Fistandantilus se encogió de hombros y examinó a su oyente, antes de proseguir.
—Detecto en tus ojos comprensión, aprendiz. En cierto modo, siento tener que destruirte, estoy convencido de que juntos habríamos desarrollado una singular complicidad. Mas debo continuar mi relato. Maldiciendo a la luna encarnada, me adentré en las tinieblas y pedí que me fuera concedido vislumbrar el satélite negro. La Reina de la Oscuridad escuchó mi plegaria y permitió que vistiera la túnica de sus vasallos. Me apresté a mudar mi atavío a fin de consagrarme a su servicio y, a cambio, fui llevado a su órbita. He visto el futuro, he vivido el pasado. Fue la soberana quien me obsequió el colgante, de tal manera que pueda elegir un cuerpo donde albergarme durante mi paso por este tiempo. Cuando resuelva cruzar las fronteras y penetrar en el futuro, hallaré a un mortal preparado en el que reencarnarme y renovar mi alma.
Raistlin no pudo reprimir el escalofrío que erizó su piel al oír estas últimas palabras. El «mortal» al que aludía el archimago era él mismo; se suponía que su única misión consistía en aguardar su llegada, presto para recibirle.
Fistandantilus no se percató de la animadversión que su parlamento había provocado en el, en apariencia, sumiso discípulo. Alzando su colgante, se concentró en el hechizo que debía invocar.

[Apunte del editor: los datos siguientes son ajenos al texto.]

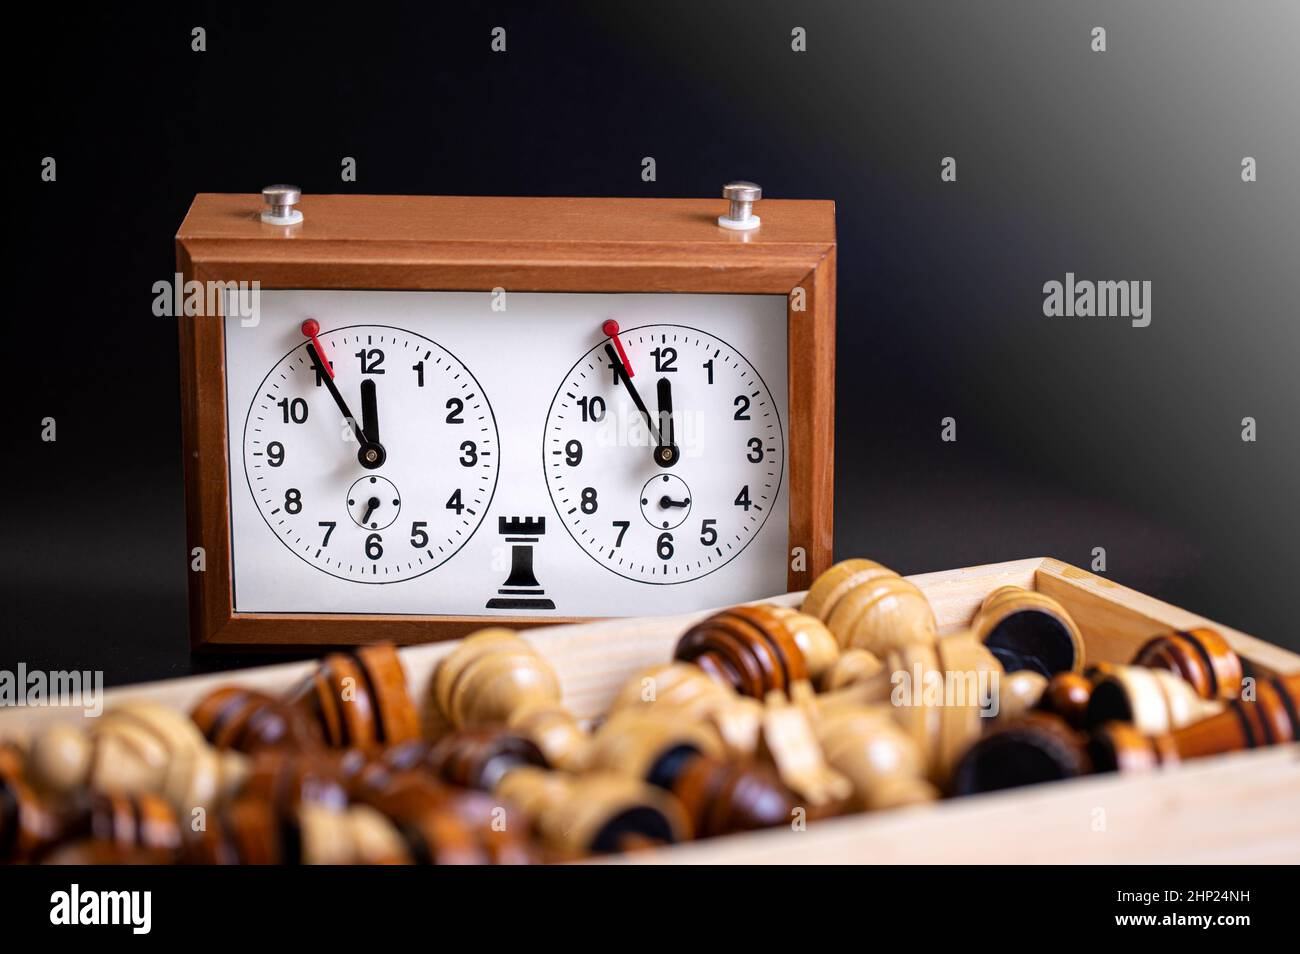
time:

También el joven nigromante espió el rubí, que refulgía bajo la luz proyectada por un globo en el centro del laboratorio, y se aceleró su pulso. En un supremo esfuerzo por dominarse, trémula la voz a causa de una excitación que sin duda su oponente confundió con un acceso de pánico, susurró:
—Dime cómo funciona tu artilugio y qué va a sucederme.
El maestro sonrió, complacido ante la inagotable curiosidad de su víctima, mientras hacía girar la gema en torno a su figura yaciente.

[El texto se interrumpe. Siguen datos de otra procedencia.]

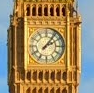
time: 2:06
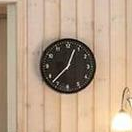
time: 12:37
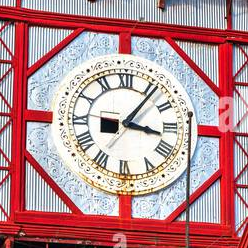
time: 3:06
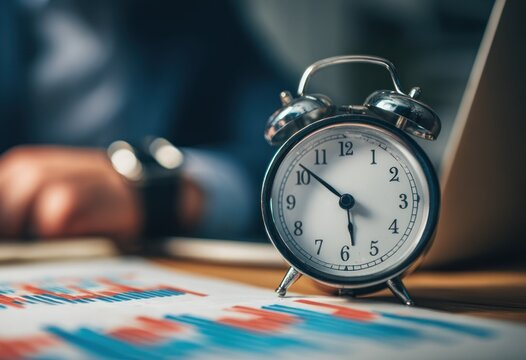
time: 5:51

—Colocaré el talismán sobre tu pecho —le reveló—, encima de tu corazón, y sentirás que tu fuerza vital escapa, despacio, por tus poros. Tengo entendido que el dolor es insoportable, pero no durará mucho, aprendiz, si no luchas contra él. Abandónate y no tardarás en desmayarte. La experiencia de quienes te han precedido en el experimento demuestra que rebelarse no sirve sino para prolongar la agonía.